## WHAT TO WORK ON
Find each line below containing the word "print" and copy it.
▬▬▬▬▬▬
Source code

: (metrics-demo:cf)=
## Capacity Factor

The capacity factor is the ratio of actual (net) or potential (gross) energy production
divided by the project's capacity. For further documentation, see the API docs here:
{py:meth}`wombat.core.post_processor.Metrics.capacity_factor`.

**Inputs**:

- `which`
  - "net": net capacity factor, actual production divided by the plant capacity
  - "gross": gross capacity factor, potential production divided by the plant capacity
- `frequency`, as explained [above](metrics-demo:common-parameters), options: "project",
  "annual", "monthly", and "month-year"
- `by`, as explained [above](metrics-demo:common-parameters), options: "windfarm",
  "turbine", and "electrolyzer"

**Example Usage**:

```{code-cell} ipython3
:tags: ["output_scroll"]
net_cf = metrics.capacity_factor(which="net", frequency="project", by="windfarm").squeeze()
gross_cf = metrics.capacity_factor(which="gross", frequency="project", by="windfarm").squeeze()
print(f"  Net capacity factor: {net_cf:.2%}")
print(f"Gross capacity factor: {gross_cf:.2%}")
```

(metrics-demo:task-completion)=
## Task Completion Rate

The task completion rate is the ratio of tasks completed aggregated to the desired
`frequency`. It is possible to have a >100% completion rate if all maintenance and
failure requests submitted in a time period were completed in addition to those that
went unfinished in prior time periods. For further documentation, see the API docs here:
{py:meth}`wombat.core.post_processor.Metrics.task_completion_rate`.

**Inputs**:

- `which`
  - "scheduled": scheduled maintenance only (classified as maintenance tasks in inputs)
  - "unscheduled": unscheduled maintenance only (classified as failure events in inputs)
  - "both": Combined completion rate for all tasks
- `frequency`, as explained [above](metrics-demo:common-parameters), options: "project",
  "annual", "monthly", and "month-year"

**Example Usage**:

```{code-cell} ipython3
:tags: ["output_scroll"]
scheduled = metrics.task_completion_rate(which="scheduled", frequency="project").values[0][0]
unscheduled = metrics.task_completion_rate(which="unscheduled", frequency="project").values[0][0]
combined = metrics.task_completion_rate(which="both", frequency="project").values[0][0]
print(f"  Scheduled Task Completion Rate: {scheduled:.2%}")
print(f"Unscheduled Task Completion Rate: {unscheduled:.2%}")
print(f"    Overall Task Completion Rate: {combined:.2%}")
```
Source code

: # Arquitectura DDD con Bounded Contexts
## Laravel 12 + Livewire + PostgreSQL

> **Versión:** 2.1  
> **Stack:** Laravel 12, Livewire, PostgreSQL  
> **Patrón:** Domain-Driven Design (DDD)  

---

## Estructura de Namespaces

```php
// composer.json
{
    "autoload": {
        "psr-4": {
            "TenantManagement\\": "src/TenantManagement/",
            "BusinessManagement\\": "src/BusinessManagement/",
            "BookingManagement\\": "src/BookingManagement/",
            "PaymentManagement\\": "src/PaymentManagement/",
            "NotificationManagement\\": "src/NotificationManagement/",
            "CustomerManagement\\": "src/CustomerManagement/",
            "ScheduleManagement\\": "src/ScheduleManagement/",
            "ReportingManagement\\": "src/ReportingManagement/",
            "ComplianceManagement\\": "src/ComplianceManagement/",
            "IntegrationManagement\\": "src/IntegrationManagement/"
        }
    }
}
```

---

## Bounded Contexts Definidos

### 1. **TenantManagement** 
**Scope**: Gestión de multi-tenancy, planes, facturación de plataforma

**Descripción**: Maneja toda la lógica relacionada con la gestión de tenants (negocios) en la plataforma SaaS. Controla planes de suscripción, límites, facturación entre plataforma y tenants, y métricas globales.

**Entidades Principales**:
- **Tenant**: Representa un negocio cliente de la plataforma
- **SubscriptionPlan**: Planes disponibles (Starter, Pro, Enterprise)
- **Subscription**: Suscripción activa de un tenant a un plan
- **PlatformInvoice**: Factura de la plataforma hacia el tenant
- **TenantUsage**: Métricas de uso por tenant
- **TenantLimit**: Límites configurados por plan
▬▬▬▬▬▬
## RESULT OF THE TASK
print(f"  Net capacity factor: {net_cf:.2%}")
print(f"Gross capacity factor: {gross_cf:.2%}")
print(f"  Scheduled Task Completion Rate: {scheduled:.2%}")
print(f"Unscheduled Task Completion Rate: {unscheduled:.2%}")
print(f"    Overall Task Completion Rate: {combined:.2%}")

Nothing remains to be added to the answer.